ID-Reveal: Identity-aware DeepFake Video Detection

Authors: Davide Cozzolino, Andreas Rössler, Justus Thies, Matthias Nießner, Luisa Verdoliva

Published: 2020-12-04 10:43:16+00:00

AI Summary

ID-Reveal is a deepfake detection method that learns temporal facial features specific to how a person moves while talking, using metric learning and adversarial training. It doesn't require training data of fakes, only real videos, and is robust to post-processing effects, showing improved generalization and robustness to low-quality videos compared to state-of-the-art methods.

Abstract

A major challenge in DeepFake forgery detection is that state-of-the-art algorithms are mostly trained to detect a specific fake method. As a result, these approaches show poor generalization across different types of facial manipulations, e.g., from face swapping to facial reenactment. To this end, we introduce ID-Reveal, a new approach that learns temporal facial features, specific of how a person moves while talking, by means of metric learning coupled with an adversarial training strategy. The advantage is that we do not need any training data of fakes, but only train on real videos.

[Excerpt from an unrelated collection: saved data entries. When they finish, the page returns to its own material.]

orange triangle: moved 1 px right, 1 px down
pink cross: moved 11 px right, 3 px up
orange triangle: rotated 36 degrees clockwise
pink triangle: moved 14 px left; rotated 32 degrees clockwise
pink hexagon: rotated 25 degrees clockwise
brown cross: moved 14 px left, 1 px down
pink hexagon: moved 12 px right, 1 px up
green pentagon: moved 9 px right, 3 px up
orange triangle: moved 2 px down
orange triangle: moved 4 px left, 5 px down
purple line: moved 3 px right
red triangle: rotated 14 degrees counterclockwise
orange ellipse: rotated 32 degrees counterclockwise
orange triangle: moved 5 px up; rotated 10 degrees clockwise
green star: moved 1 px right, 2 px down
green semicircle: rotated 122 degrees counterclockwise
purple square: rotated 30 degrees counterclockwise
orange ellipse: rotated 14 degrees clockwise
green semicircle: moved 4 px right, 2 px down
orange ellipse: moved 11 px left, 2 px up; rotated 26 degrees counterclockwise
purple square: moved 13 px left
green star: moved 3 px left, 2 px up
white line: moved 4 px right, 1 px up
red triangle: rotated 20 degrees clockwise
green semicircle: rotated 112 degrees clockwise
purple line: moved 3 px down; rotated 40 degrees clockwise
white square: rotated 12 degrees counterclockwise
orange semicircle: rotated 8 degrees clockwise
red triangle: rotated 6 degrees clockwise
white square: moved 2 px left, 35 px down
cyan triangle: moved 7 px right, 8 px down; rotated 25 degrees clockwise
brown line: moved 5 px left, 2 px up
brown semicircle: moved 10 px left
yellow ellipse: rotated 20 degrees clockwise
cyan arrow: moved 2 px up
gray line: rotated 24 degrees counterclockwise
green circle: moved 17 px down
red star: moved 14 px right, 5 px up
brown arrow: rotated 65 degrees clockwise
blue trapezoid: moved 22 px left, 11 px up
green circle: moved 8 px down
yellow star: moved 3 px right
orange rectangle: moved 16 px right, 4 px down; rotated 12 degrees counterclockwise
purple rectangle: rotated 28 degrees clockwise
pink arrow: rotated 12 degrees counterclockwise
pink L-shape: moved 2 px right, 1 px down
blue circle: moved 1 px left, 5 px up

Moreover, we utilize high-level semantic features, which enables robustness to widespread and disruptive forms of post-processing. We perform a thorough experimental analysis on several publicly available benchmarks. Compared to state of the art, our method improves generalization and is more robust to low-quality videos, that are usually spread over social networks. In particular, we obtain an average improvement of more than 15% in terms of accuracy for facial reenactment on high compressed videos.


Key findings
ID-Reveal significantly outperforms state-of-the-art methods, achieving more than a 15% average accuracy improvement on facial reenactment in high-compression videos. The method shows improved generalization across different manipulation types and robustness to low-quality videos commonly found on social media. The approach successfully leverages identity-specific features to improve deepfake detection.
Approach
ID-Reveal uses metric learning to learn temporal facial features from real videos only. It trains a Temporal ID Network to embed features and a 3DMM Generative Network adversarially to ensure focus on temporal behavior. During testing, it compares a test video's embedding to a reference video's embedding to detect inconsistencies.
Datasets
UNKNOWN, but the abstract mentions several publicly available benchmarks and uses a large dataset of real videos for training. The paper references DFDC and FaceForensics++ datasets in the experimental analysis section.
Model(s)
Temporal ID Network, 3DMM Generative Network, 3D Morphable Model (3DMM) for feature extraction.
Author countries
Italy, Germany